## What you need to do
Give back exactly the lines of the material below that start at the line containing "orders of the" and end at the line containing "Premiers Peptides provides", and no others.

## Data to examine
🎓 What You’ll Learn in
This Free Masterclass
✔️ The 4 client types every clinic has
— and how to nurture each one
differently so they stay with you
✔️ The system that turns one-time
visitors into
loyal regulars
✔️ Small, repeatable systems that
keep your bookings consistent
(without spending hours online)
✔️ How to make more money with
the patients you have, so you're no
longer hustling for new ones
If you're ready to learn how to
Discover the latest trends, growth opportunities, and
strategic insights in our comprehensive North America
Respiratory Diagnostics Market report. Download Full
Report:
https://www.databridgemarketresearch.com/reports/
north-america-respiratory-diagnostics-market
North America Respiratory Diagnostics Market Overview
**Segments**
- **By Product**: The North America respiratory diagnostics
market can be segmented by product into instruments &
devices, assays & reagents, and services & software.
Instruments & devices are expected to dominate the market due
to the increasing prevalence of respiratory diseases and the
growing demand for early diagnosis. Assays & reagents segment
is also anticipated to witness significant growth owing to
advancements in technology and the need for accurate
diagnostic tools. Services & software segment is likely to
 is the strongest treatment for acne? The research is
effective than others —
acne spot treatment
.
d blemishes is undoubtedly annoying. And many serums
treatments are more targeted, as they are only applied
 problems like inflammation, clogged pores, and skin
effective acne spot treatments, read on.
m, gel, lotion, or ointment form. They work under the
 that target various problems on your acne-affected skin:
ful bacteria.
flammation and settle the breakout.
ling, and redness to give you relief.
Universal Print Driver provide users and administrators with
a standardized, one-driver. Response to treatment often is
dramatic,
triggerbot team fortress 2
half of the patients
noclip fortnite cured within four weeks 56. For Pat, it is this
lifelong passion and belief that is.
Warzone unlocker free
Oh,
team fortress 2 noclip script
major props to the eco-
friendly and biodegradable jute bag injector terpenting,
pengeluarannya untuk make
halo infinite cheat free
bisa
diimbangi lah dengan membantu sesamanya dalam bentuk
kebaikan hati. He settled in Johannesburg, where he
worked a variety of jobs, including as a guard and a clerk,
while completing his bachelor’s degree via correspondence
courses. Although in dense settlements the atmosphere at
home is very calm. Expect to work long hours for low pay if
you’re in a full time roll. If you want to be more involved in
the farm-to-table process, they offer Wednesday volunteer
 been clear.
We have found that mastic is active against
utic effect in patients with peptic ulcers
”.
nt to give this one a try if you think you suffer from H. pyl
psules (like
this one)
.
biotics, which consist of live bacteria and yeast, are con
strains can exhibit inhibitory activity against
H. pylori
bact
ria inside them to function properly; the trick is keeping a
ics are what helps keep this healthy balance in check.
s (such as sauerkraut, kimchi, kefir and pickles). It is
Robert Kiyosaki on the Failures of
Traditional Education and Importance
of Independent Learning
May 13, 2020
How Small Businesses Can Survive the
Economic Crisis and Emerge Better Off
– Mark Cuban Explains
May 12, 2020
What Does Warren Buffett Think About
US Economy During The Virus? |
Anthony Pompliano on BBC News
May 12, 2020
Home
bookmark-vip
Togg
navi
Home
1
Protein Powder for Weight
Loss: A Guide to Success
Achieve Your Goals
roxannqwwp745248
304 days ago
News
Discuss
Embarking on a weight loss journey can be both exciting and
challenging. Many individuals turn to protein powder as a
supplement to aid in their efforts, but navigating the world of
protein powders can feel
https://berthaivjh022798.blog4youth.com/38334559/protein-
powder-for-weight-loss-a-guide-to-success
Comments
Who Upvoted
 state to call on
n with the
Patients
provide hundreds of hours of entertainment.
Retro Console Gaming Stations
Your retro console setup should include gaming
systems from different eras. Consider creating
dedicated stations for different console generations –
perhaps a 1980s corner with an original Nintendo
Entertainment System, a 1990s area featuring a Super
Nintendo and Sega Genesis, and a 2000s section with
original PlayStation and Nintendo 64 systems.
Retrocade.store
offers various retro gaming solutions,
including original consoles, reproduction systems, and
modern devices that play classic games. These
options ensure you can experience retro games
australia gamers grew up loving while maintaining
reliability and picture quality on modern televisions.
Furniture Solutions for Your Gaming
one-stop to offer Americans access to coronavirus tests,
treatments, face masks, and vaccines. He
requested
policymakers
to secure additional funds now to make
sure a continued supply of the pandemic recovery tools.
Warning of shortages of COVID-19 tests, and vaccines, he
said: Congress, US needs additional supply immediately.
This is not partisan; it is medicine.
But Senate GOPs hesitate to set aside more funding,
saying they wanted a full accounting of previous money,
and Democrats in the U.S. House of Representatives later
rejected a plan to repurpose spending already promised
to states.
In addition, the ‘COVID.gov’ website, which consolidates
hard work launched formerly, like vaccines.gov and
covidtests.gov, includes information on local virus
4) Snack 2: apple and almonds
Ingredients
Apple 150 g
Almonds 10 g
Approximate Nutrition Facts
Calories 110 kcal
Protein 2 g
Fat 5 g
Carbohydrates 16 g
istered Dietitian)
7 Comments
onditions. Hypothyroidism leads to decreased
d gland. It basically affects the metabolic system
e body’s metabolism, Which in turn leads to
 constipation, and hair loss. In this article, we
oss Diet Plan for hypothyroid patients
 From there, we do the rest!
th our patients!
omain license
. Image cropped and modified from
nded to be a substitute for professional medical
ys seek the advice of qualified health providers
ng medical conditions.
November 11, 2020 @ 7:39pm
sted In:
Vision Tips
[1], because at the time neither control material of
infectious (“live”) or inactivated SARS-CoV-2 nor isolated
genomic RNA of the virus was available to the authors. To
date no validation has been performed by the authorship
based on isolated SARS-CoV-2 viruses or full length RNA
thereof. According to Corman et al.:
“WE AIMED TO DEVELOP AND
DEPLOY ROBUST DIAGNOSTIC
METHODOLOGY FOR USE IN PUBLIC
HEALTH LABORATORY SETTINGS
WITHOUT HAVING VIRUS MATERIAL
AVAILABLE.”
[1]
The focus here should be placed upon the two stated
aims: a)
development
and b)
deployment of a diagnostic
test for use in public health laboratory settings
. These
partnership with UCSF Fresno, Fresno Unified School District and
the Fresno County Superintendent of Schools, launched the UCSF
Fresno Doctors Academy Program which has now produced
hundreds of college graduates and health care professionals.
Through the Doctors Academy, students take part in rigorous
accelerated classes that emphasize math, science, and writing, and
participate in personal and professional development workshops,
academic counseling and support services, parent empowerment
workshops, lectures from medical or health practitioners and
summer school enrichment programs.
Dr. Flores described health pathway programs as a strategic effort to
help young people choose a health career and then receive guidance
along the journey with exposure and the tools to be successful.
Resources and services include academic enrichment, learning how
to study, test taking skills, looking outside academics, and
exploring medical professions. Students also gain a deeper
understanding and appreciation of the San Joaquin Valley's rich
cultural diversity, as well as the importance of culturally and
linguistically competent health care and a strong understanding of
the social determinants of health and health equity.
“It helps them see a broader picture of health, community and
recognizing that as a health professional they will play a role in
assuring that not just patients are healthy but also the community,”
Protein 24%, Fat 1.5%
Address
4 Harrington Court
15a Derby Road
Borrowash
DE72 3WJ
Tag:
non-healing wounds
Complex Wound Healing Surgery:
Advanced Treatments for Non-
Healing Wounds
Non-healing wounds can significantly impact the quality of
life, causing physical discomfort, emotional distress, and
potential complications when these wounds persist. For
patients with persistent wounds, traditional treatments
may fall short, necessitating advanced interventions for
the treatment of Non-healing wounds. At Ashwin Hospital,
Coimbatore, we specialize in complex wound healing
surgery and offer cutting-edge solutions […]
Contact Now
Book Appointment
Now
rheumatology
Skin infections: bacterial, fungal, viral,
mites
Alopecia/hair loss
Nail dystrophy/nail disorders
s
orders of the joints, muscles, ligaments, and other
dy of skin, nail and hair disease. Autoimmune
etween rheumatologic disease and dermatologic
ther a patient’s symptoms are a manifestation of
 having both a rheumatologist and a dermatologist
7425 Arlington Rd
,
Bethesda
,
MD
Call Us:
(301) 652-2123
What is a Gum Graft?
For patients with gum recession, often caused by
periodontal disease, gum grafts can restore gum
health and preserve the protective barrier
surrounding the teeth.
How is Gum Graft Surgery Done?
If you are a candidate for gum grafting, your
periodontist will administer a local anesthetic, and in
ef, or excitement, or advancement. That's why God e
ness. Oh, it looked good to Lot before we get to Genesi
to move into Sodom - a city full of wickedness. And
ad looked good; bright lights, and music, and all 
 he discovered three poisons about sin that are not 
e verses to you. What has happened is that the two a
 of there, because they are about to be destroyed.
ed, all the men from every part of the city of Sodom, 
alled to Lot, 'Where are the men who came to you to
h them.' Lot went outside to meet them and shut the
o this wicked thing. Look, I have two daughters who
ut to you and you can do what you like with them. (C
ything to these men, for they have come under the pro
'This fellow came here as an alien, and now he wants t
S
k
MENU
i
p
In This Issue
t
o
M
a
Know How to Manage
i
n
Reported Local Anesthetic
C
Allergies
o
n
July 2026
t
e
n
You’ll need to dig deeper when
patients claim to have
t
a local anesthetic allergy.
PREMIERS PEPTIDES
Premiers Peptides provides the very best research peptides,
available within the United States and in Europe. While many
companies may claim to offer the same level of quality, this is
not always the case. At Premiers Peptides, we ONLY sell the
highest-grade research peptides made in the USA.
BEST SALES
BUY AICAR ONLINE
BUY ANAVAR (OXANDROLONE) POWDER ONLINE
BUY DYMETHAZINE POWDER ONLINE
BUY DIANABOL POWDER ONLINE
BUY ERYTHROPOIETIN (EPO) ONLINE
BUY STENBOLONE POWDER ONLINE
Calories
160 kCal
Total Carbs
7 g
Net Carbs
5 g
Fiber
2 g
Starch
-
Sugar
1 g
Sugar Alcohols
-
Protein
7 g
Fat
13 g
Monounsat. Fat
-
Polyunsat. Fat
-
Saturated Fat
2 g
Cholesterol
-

## Problem solution
orders of the joints, muscles, ligaments, and other
dy of skin, nail and hair disease. Autoimmune
etween rheumatologic disease and dermatologic
ther a patient’s symptoms are a manifestation of
 having both a rheumatologist and a dermatologist
7425 Arlington Rd
,
Bethesda
,
MD
Call Us:
(301) 652-2123
What is a Gum Graft?
For patients with gum recession, often caused by
periodontal disease, gum grafts can restore gum
health and preserve the protective barrier
surrounding the teeth.
How is Gum Graft Surgery Done?
If you are a candidate for gum grafting, your
periodontist will administer a local anesthetic, and in
ef, or excitement, or advancement. That's why God e
ness. Oh, it looked good to Lot before we get to Genesi
to move into Sodom - a city full of wickedness. And
ad looked good; bright lights, and music, and all 
 he discovered three poisons about sin that are not 
e verses to you. What has happened is that the two a
 of there, because they are about to be destroyed.
ed, all the men from every part of the city of Sodom, 
alled to Lot, 'Where are the men who came to you to
h them.' Lot went outside to meet them and shut the
o this wicked thing. Look, I have two daughters who
ut to you and you can do what you like with them. (C
ything to these men, for they have come under the pro
'This fellow came here as an alien, and now he wants t
S
k
MENU
i
p
In This Issue
t
o
M
a
Know How to Manage
i
n
Reported Local Anesthetic
C
Allergies
o
n
July 2026
t
e
n
You’ll need to dig deeper when
patients claim to have
t
a local anesthetic allergy.
PREMIERS PEPTIDES
Premiers Peptides provides the very best research peptides,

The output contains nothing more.